Since we are only given the distribution of the revenue, and have no information about the amount of revenue in 2003 and 2013, we cannot conclude how the revenue has changed from 2003 to 2013 after the recession.

For instance, if the total revenue in 2003 was 100 billion USD and the total revenue in 2013 was 50 billion USD, revenue from admissions in 2003 was 100 * 15% = 15 billion USD, and revenue from admissions in 2003 was 50 * 24% = 12 billion USD. In this case, we will have 15 > 12, the revenue from admissions has declined rather than increased (As stated by ‘The increase in revenue from admissions, as more people were visiting museums.’). Similarly, since we don’t know the total revenue in 2003 and 2013, we cannot conclude ‘The decline in revenue from museum stores, as people had less money to spend.’ or ‘The decline in total revenue, as fewer people were visiting museums.’

The average score on this problem was 72%.

• **SHORT TASK 1**: Output the rows that follow exactly as they appear, omitting the picture lines.

• **MATERIAL FOR THIS TASK**:
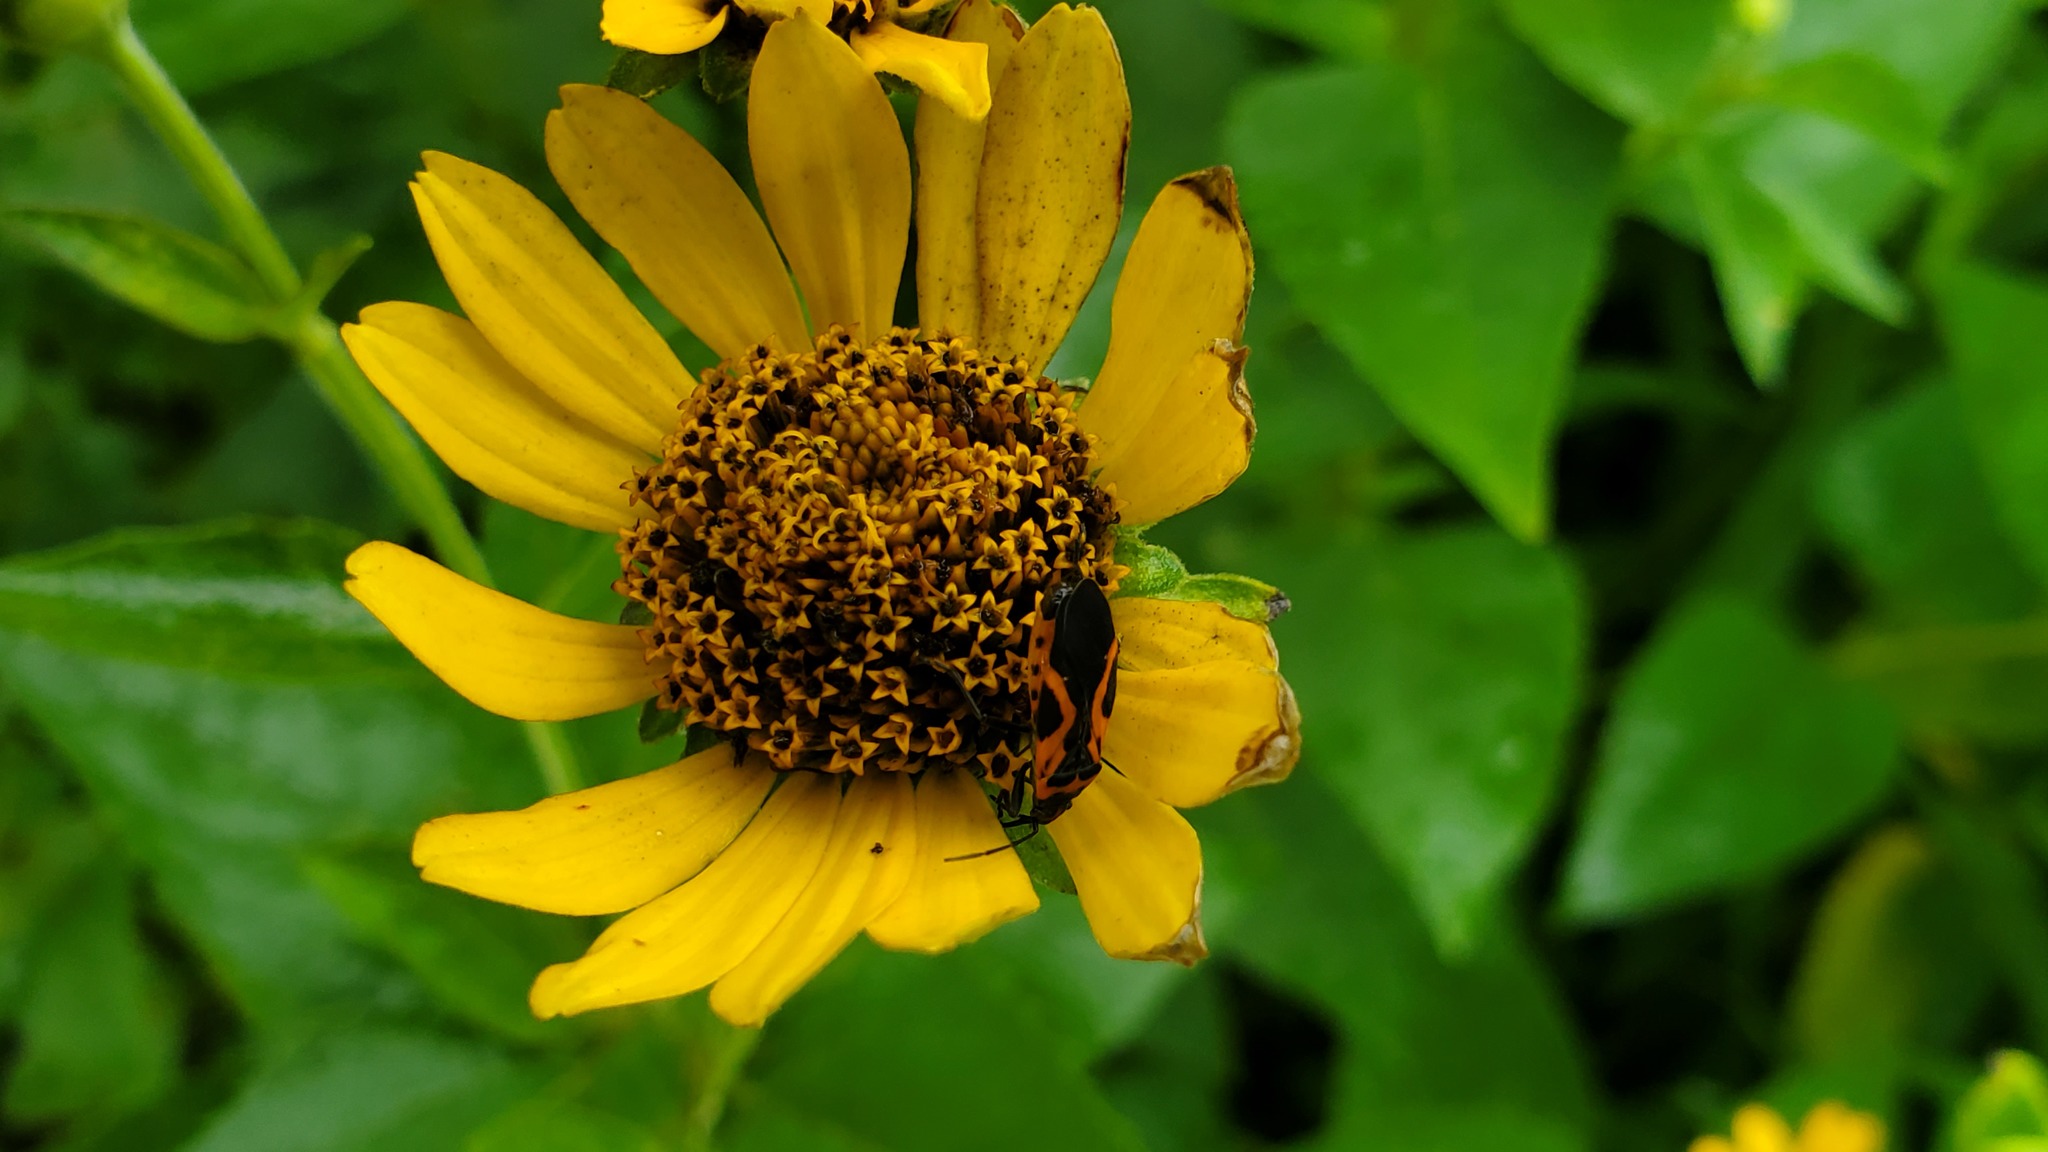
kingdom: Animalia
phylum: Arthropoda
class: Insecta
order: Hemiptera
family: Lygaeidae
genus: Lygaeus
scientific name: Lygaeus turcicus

• **SHORT TASK 2**: Return a word-for-word excerpt from the revenue passage above: begin at the words "For instance, if" and stop after "problem was 72%.".

• **OUTPUT 1**:
kingdom: Animalia
phylum: Arthropoda
class: Insecta
order: Hemiptera
family: Lygaeidae
genus: Lygaeus
scientific name: Lygaeus turcicus

• **OUTPUT 2**:
For instance, if the total revenue in 2003 was 100 billion USD and the total revenue in 2013 was 50 billion USD, revenue from admissions in 2003 was 100 * 15% = 15 billion USD, and revenue from admissions in 2003 was 50 * 24% = 12 billion USD. In this case, we will have 15 > 12, the revenue from admissions has declined rather than increased (As stated by ‘The increase in revenue from admissions, as more people were visiting museums.’). Similarly, since we don’t know the total revenue in 2003 and 2013, we cannot conclude ‘The decline in revenue from museum stores, as people had less money to spend.’ or ‘The decline in total revenue, as fewer people were visiting museums.’

The average score on this problem was 72%.